## YOUR GOAL
Reproduce the text read from every item below line for line, without changing anything. Leave the pictures out of your answer.

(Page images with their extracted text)
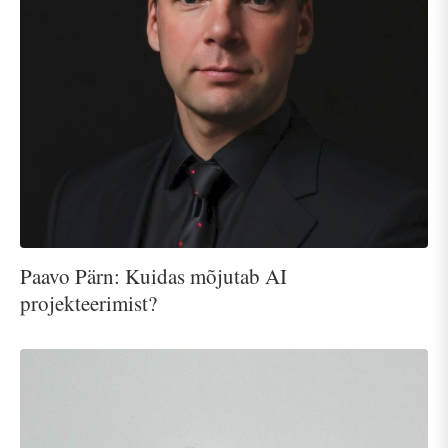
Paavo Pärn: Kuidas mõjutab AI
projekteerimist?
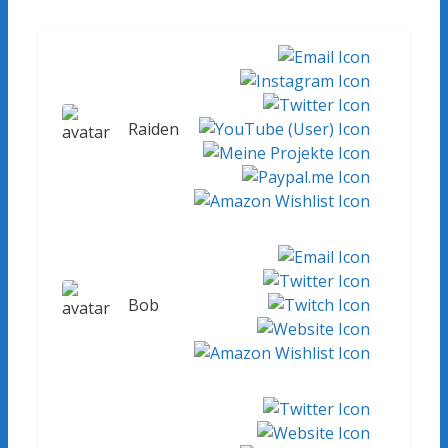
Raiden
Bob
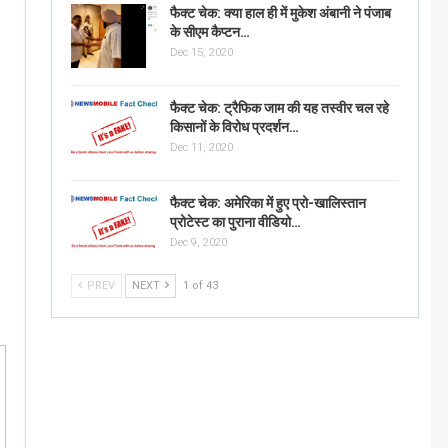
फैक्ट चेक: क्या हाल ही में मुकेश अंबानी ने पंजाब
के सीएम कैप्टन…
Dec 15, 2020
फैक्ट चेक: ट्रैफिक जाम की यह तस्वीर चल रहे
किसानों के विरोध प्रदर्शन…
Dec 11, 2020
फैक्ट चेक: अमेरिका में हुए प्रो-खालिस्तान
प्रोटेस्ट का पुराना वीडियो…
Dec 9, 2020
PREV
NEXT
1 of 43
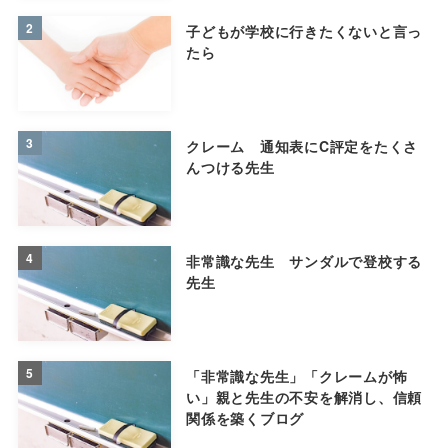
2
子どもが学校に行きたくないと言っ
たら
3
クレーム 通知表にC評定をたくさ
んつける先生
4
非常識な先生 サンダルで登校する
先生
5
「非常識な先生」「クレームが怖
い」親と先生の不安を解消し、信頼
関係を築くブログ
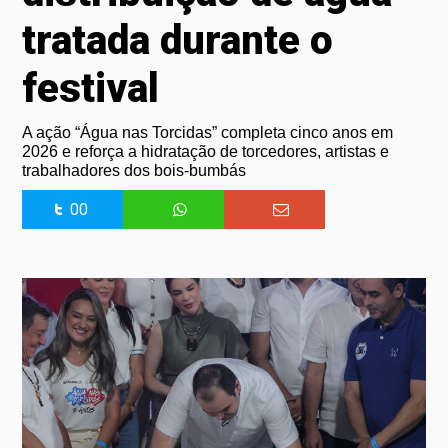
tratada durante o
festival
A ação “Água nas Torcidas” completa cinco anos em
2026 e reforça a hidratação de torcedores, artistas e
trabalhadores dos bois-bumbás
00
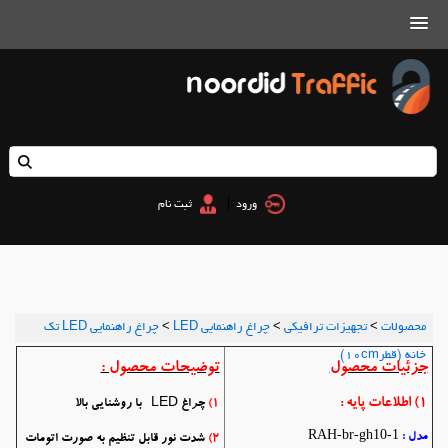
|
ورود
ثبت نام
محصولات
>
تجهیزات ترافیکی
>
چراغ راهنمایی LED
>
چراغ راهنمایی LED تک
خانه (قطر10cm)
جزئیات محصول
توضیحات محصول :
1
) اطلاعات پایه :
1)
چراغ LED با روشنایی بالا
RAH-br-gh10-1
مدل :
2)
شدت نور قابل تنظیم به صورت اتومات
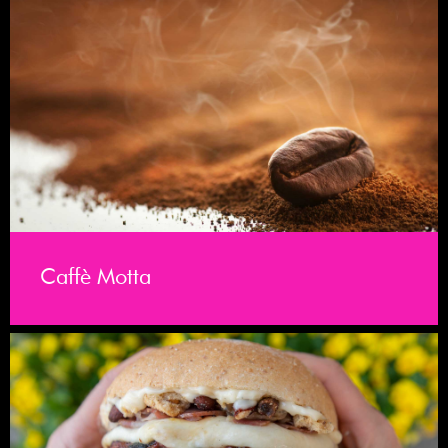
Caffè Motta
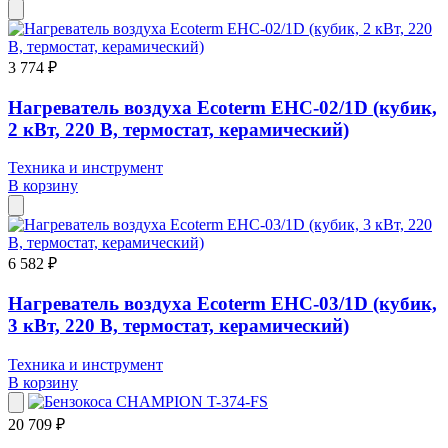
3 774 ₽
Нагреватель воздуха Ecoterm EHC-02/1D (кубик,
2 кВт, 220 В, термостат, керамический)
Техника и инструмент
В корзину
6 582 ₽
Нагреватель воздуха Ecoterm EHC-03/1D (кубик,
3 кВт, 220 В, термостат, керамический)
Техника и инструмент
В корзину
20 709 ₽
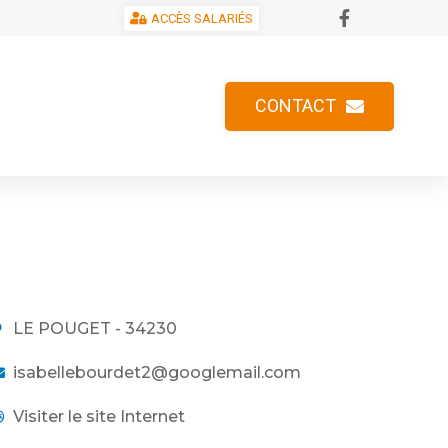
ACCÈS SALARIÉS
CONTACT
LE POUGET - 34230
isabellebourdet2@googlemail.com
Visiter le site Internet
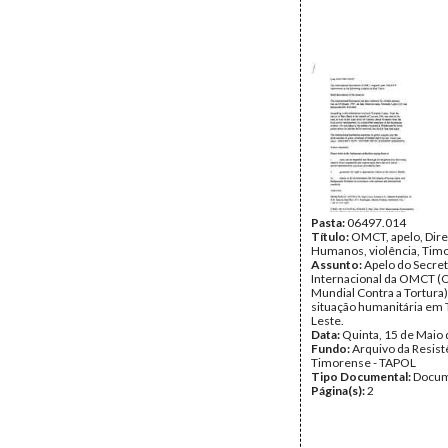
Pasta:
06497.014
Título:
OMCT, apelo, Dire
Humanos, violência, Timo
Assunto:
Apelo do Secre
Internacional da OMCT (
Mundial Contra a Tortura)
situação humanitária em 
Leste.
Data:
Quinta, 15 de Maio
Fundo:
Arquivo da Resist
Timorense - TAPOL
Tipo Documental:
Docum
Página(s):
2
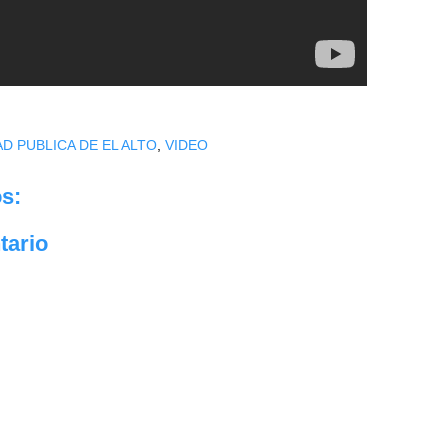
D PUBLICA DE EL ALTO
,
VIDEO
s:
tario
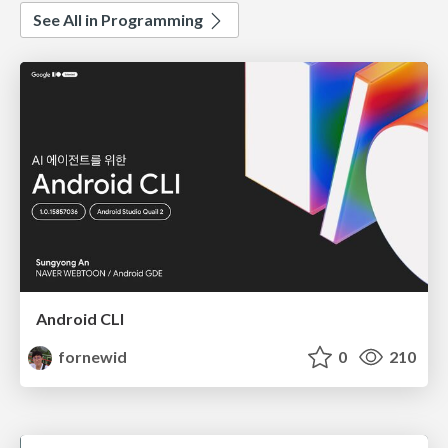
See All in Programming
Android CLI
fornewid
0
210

## ANSWER BOX
Paavo Pärn: Kuidas mõjutab AI
projekteerimist?
Raiden
Bob
फैक्ट चेक: क्या हाल ही में मुकेश अंबानी ने पंजाब
के सीएम कैप्टन…
Dec 15, 2020
फैक्ट चेक: ट्रैफिक जाम की यह तस्वीर चल रहे
किसानों के विरोध प्रदर्शन…
Dec 11, 2020
फैक्ट चेक: अमेरिका में हुए प्रो-खालिस्तान
प्रोटेस्ट का पुराना वीडियो…
Dec 9, 2020
PREV
NEXT
1 of 43
2
子どもが学校に行きたくないと言っ
たら
3
クレーム 通知表にC評定をたくさ
んつける先生
4
非常識な先生 サンダルで登校する
先生
5
「非常識な先生」「クレームが怖
い」親と先生の不安を解消し、信頼
関係を築くブログ
tratada durante o
festival
A ação “Água nas Torcidas” completa cinco anos em
2026 e reforça a hidratação de torcedores, artistas e
trabalhadores dos bois-bumbás
00
|
ورود
ثبت نام
محصولات
>
تجهیزات ترافیکی
>
چراغ راهنمایی LED
>
چراغ راهنمایی LED تک
خانه (قطر10cm)
جزئیات محصول
توضیحات محصول :
1
) اطلاعات پایه :
1)
چراغ LED با روشنایی بالا
RAH-br-gh10-1
مدل :
2)
شدت نور قابل تنظیم به صورت اتومات
Caffè Motta
3 774 ₽
Нагреватель воздуха Ecoterm EHC-02/1D (кубик,
2 кВт, 220 В, термостат, керамический)
Техника и инструмент
В корзину
6 582 ₽
Нагреватель воздуха Ecoterm EHC-03/1D (кубик,
3 кВт, 220 В, термостат, керамический)
Техника и инструмент
В корзину
20 709 ₽
ACCÈS SALARIÉS
CONTACT
LE POUGET - 34230
isabellebourdet2@googlemail.com
Visiter le site Internet
Pasta:
06497.014
Título:
OMCT, apelo, Dire
Humanos, violência, Timo
Assunto:
Apelo do Secre
Internacional da OMCT (
Mundial Contra a Tortura)
situação humanitária em 
Leste.
Data:
Quinta, 15 de Maio
Fundo:
Arquivo da Resist
Timorense - TAPOL
Tipo Documental:
Docum
Página(s):
2
D PUBLICA DE EL ALTO
,
VIDEO
s:
tario
See All in Programming
Android CLI
fornewid
0
210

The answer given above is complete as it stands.